By Mabel Annang
The Africa Centre for Energy Policy (ACEP) has questioned government’s decision to extend its contract with AKSA Plant with a 15-year extension.
The AKSA power plant, which ACEP says is over-aged, has earned the company an estimated 700 million dollars for capital recovery and fixed operation and maintenance while delivering an average of 16 percent utilisation between 2017 and 2022. However, it has now been assigned a capital recovery charge of about US$750 million over the extended period.
The AKSA plants are old Watsila engines assembled by a private developer during the Dumsor period in 2015, with units from various countries, including Cyprus and Sri Lanka, procured at a cost between US$1.2 million and US$2 million per unit.
ACEP estimates that the total investment cost of the projects should not exceed US$60 million, a fact that the sector regulators are aware of.
It further questioned why both the Energy Commission and the Public Utility Regulatory Commission (PURC) approved the deal, given its potential negative impact on the power sector.
In its July report on the power sector, ACEP maintained that deploying the most efficient power plants in Ghana is crucial for long-term sustainability and prudent management of the sector to save costs and ensure reliability.
The renewed AKSA power plants, old Watsila engines assembled by a private developer in 2015, with units from various countries, including Cyprus and Sri Lanka, procured at a cost between US$1.2 million and US$2 million per unit.
The civil society group noted that the facility has been overpaid for by Ghanaians. To the extent that the current arrangement has been concluded, ACEP further argued that the posture is not only incompetent but also undermines the engineering features of new power generation systems.
Following this development, ACEP opined that inconsistencies surrounding the justification for extending these power plants necessitated a closer examination. This comes on the back of explanations from the Ministry of Energy that there is a current need for additional capacity, a position ACEP says contradicts the ongoing assertion that there is already excess capacity.
Meanwhile, it said the ECG persistently attributes the under-recoveries to this purported excess capacity:
More worryingly, it said the same AKSA projects are under scrutiny by United States government authorities for alleged bribery payments to Ghanaian government officials.
But while extending the AKSA plant, the AMERI plant, for which Ghanaians have paid the full value of US$510 million, is idling and deteriorating. ACEP fumed that the plant has been neglected under the pretext of relocation to Kumasi.

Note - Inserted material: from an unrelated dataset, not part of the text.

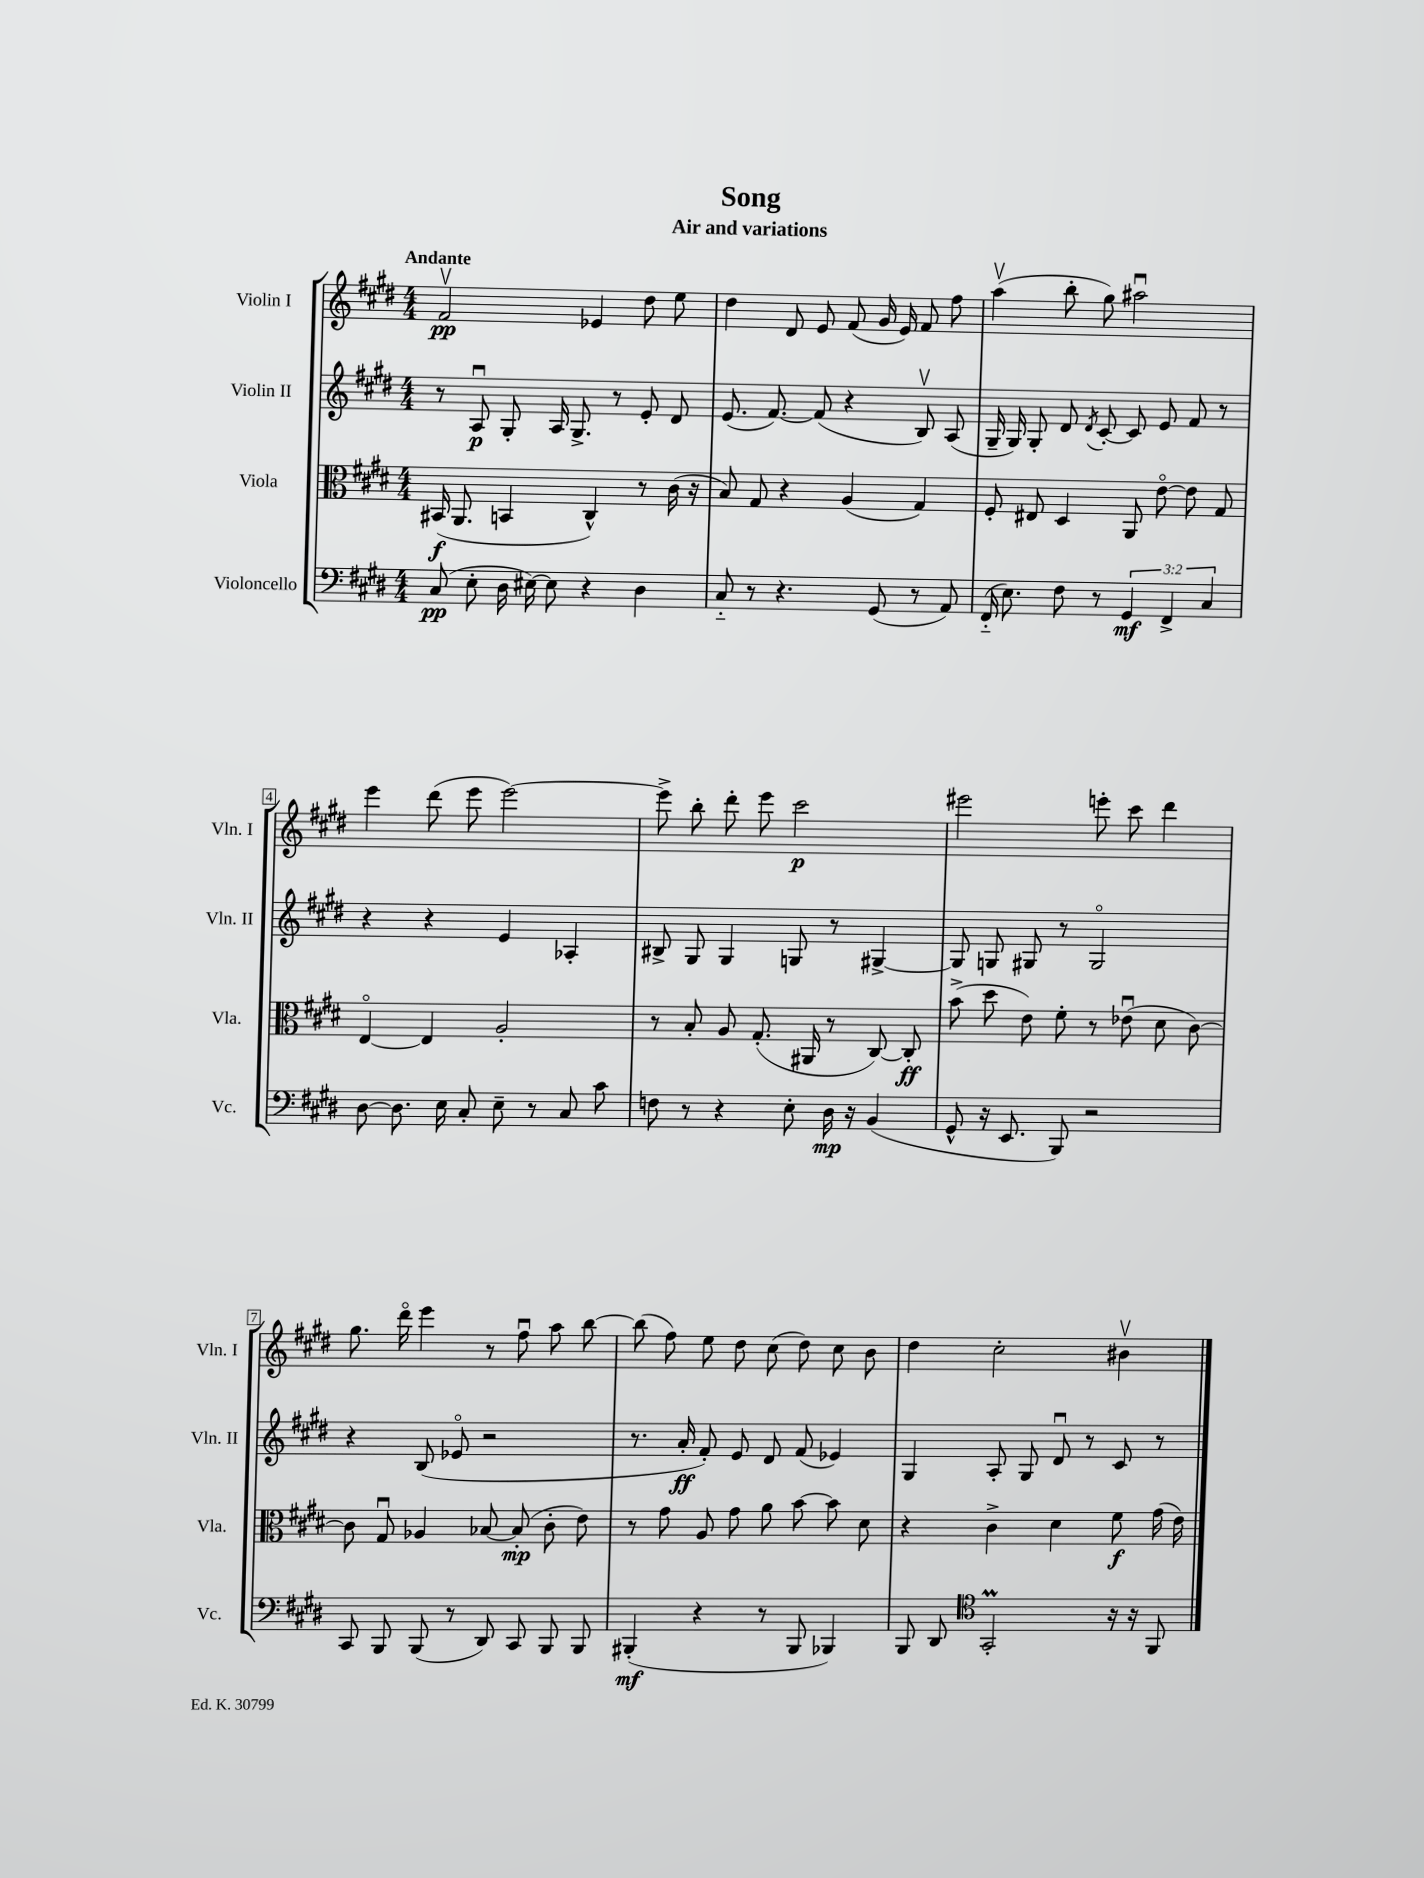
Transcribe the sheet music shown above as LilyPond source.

While the relocation tarries and the plant deteriorates, the pipeline to supply gas is already completed, requiring a pass-through of its cost to the public through tariffs.
Already, the Ghana National Petroleum Corporation (GNPC) is demanding a tariff adjustment to accommodate gas discounts provided to Genser – which ACEP and Imani estimate to be about US$1.5 billion over the 16-year contract period.
Again, other single-cycle plants of the Volta River Authority (VRA), like the KTPP and TTIP, require investment to convert them into combined-cycle plants to achieve better efficiency than AKSA.
However, those critical assets are wasting away while ECG and the ministry extend other power plants on a take-or-pay basis, ACEP concluded on the issue.